### SEGMENTO DEL DOCUMENTO

E se non ci si basta a vicenda, se essere "solo" in due porta noia o assenza di eccitazione e piacere a me pare triste, ma proprio triste e non capisco perché si debba rinunciare di essere in una coppia di persone che si amano e accettare di essere tristi complici alla ricerca di stimoli esterni.
Forse si è intuito che questa situazione mi pare tristissima?


----------



## Micia (18 Agosto 2010)

contepinceton ha detto:


> Eh mai sai com'è no?
> Quante donne ragionano così?
> Dato che mi ama, di sicuro, avrà la mia stessa sensibilità e gusti, di sicuro farà tutto quello che voglio e come lo voglio.
> La rigidità in amore è deleteria, quanto la paura.
> ...



Farfalla, Conte..ora pero' io non voglio insistere sul tema perchè credo di avere già dato. mi corre l'obbligo pero' di ricordare, tanto per dare un senso o una forma a questo discorso che la stessa Chiara,l'autrice,  , ha esplicitamente scritto  al gioco c'è stata per un paio di motivi che andrebbero a bilanciare la sua condotta che lei stessa chiama "libertina" con altri uomini.condotta  di cui il marito è all'oscuro.

e ho detto quello che dovevo.

ora porto a spasso il coccondrillo.


----------



## Micia (18 Agosto 2010)

Semmai la domanda potrebbe essere questa: la stessa Chiara, con la stessa disinvoltura, riuscirebbe ad entrare in un privè con quel tipo ( il narciso stronsolo che non se la fila come lei vorebbbe ) di cui si è cotta?

ci troveremmo solo allora, in caso di risposta positiva e sempre per chi ha voglia di crederci, ad una gestione  della faccenda amorosa un po' piu' significativa per poterci  confrontare.

o no?


----------



## Nocciola (19 Agosto 2010)

miciolidia ha detto:


> Farfalla, Conte..ora pero' io non voglio insistere sul tema perchè credo di avere già dato. mi corre l'obbligo pero' di ricordare, tanto per dare un senso o una forma a questo discorso che la stessa Chiara,l'autrice, , ha esplicitamente scritto al gioco c'è stata per un paio di motivi che andrebbero a bilanciare la sua condotta che lei stessa chiama "libertina" con altri uomini.condotta di cui il marito è all'oscuro.
> 
> e ho detto quello che dovevo.
> 
> ora porto a spasso il coccondrillo.





miciolidia ha detto:


> Semmai la domanda potrebbe essere questa: la stessa Chiara, con la stessa disinvoltura, riuscirebbe ad entrare in un privè con quel tipo ( il narciso stronsolo che non se la fila come lei vorebbbe ) di cui si è cotta?
> 
> ci troveremmo solo allora, in caso di risposta positiva e sempre per chi ha voglia di crederci, ad una gestione della faccenda amorosa un po' piu' significativa per poterci confrontare.
> 
> o no?


Io non parlavo di chiara lei avrà le sue motivazioni che sono sue io ho detto qual'è il mio pensiero su quello che ha detto PErsa


----------



## Micia (19 Agosto 2010)

Si Farfalla...hai ragione, scusa, in realtà ho letto di seguito il tuo e quello del conte e mi rivolgevo anche a te, ma solo con lo sguardo


----------



## Nocciola (19 Agosto 2010)

######
### MATERIALE FORNITO

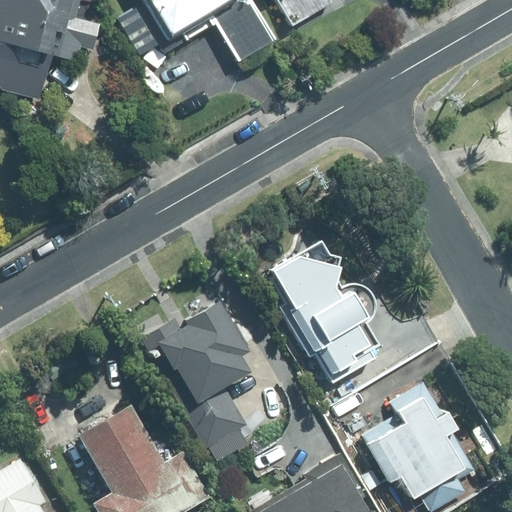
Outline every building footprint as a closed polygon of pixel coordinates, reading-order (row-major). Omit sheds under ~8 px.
[(0,0),(0,87),(35,95),(46,53),(72,59),(76,43),(89,46),(95,20),(72,15),(75,0),(0,0)] [(129,0),(109,0),(114,9),(129,0)] [(138,0),(140,3),(133,8),(116,17),(136,53),(153,44),(158,53),(237,7),(232,0),(138,0)] [(42,141),(54,122),(25,104),(13,123),(42,141)] [(338,287),(332,277),(335,265),(293,254),(265,270),(269,276),(266,278),(281,303),(276,305),(306,356),(311,353),(328,383),(370,358),(365,349),(374,344),(361,322),(366,319),(369,315),(370,309),(371,304),(371,299),(368,294),(365,289),(360,286),(355,284),(350,282),(345,283),(341,284),(338,287)] [(227,324),(213,299),(178,319),(181,324),(175,327),(170,318),(138,336),(202,448),(243,424),(221,384),(244,371),(235,355),(243,351),(241,346),(245,344),(232,321),(227,324)] [(420,381),(386,400),(394,413),(359,433),(364,442),(363,443),(385,481),(394,476),(406,497),(416,492),(427,510),(462,491),(455,480),(471,470),(420,381)] [(157,462),(124,403),(71,433),(105,492),(85,503),(90,511),(174,511),(203,496),(177,451),(157,462)] [(252,511),(364,511),(356,499),(362,495),(336,452),(299,474),(303,481),(252,511)] [(39,511),(35,505),(42,501),(16,458),(0,467),(0,511),(39,511)] [(372,469),(361,475),(370,490),(380,483),(372,469)]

######

OBIETTIVO
Dal segmento del documento riporta il passo che comincia con "E se non ci" e finisce con "di stimoli esterni.", sostituendo "coppia" con "relazione".

IL RISULTATO
E se non ci si basta a vicenda, se essere "solo" in due porta noia o assenza di eccitazione e piacere a me pare triste, ma proprio triste e non capisco perché si debba rinunciare di essere in una relazione di persone che si amano e accettare di essere tristi complici alla ricerca di stimoli esterni.